Nada yoga is also a reverential way to approach and respond to sound. In this context, sound [and] music carry a spiritual weight more meaningful, respectively, than what sensory properties normally provide. Sound and music are considered to play a potential medium/intermediary role to achieve a deeper unity with both the outer and inner cosmos.
The Nada yoga system divides music into two categories: internal music, anahata, and external music, ahata.
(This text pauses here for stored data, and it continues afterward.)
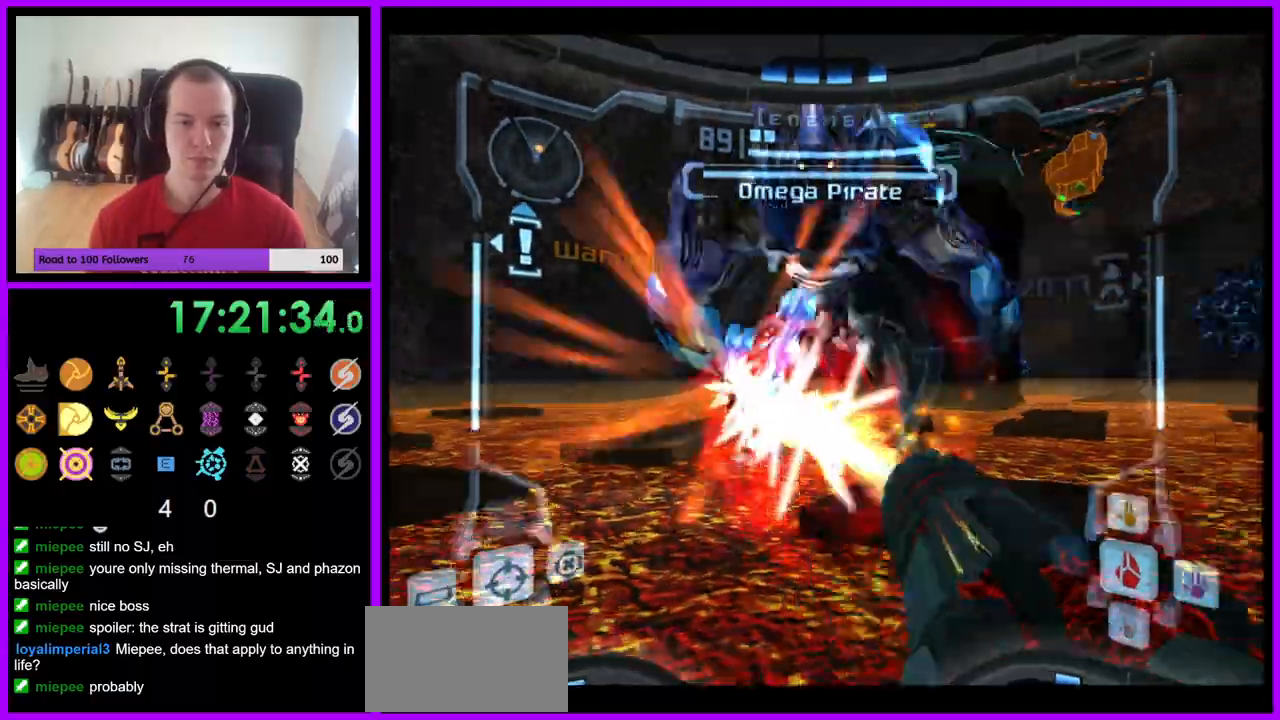
{"buttons": ["A", "B", "L1"], "left_stick": "down-left", "right_stick": "center", "events": [[333, "B", "down"]]}
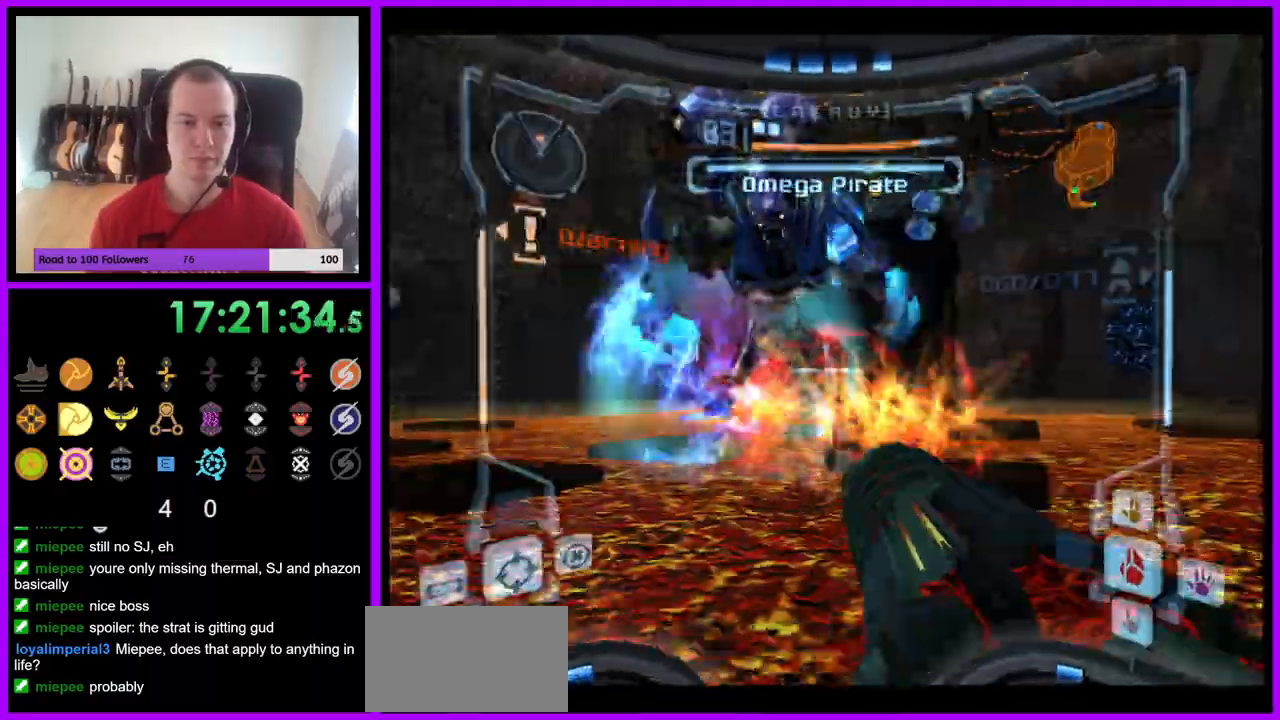
{"buttons": ["A", "L1"], "left_stick": "down-left", "right_stick": "center", "events": [[17, "B", "up"], [150, "left_stick", "up"], [300, "left_stick", "left"], [400, "left_stick", "down-left"]]}
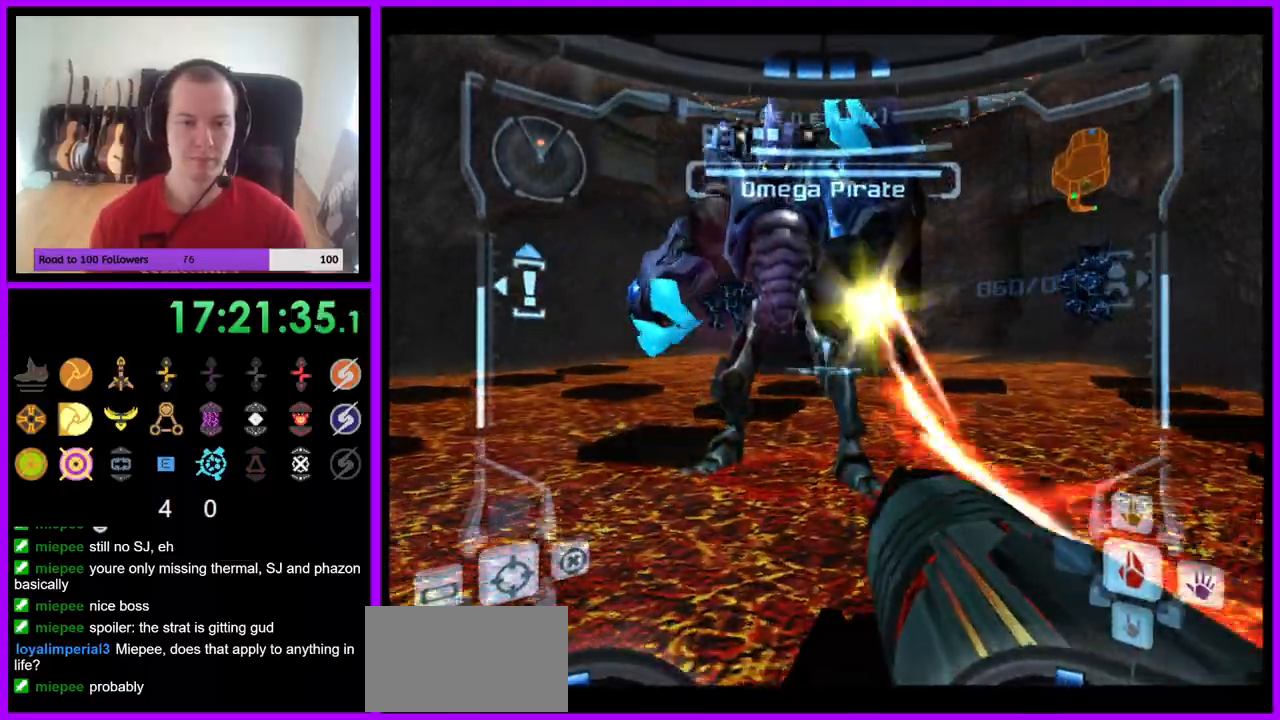
{"buttons": ["A", "L1"], "left_stick": "center", "right_stick": "center", "events": [[483, "left_stick", "center"]]}
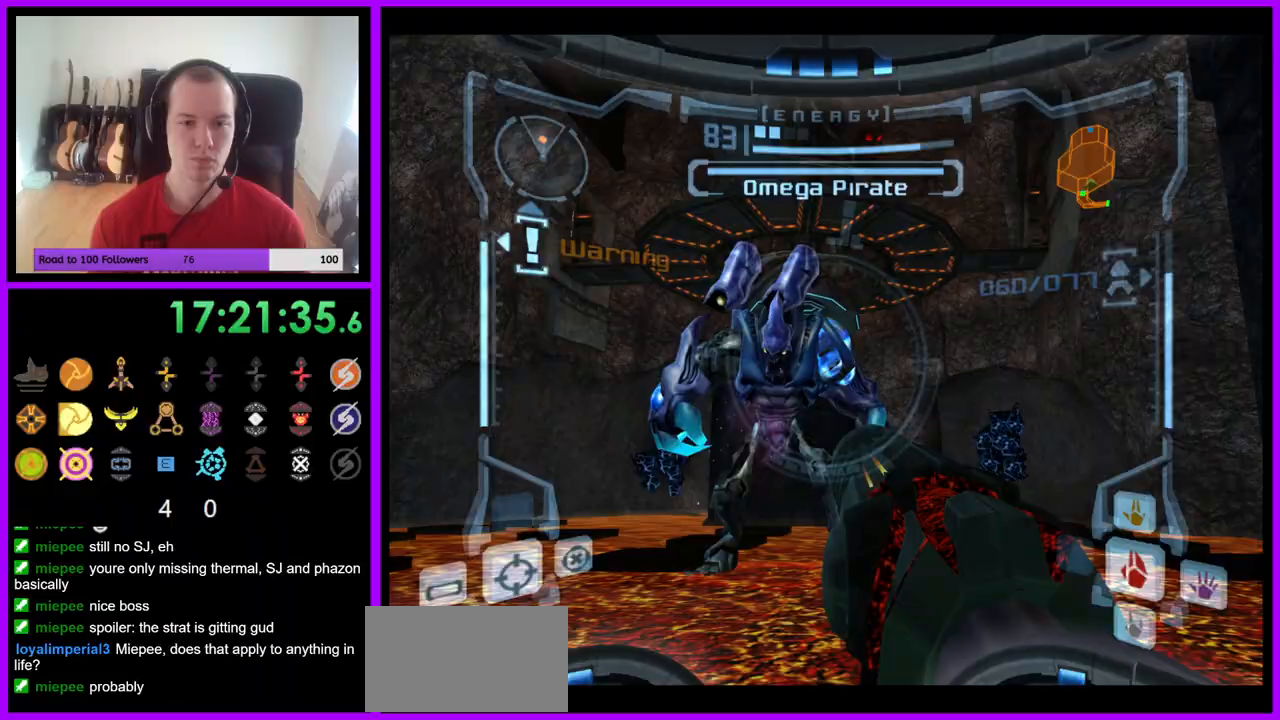
{"buttons": ["A", "L1"], "left_stick": "up-right", "right_stick": "center", "events": [[167, "B", "down"], [200, "left_stick", "up"], [250, "left_stick", "up-right"], [333, "B", "up"]]}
While the external music is conveyed to consciousness via sensory organs in the form of the ears, in which mechanical energy is converted to electrochemical energy and then transformed in the brain to sensations of sound, it is the anahata chakra, which is considered responsible for the reception of the internal music, but not in the way of a normal sensory organ.
The anahata concept refers to one’s own personal sound vibrations, which are thought to be so closely associated with one’s self and the Self that a person can not share their anahata with another human being.
In other words, this inner sound is sacred and once reached will open the practitioner’s chakras, which ultimately will unite the body to the divine/cosmos.
With continued sounds, a focused mind and controlled breath, the individual can, according to nada yoga, “listen in on” their own anahata, their own “inner sound”, which can take up to nine different forms. Such a process of inner awareness and sensitivity leads to increased self-recollectedness and finally to awakening.
To concentrate on this inner sound as a support for meditation is very helpful to tame the mind, and when it has been clearly recognized, used for self-recollectedness in outer life as well. Eventually, it can be experienced as penetrating all matter and indeed vibrates eternally throughout the Creation.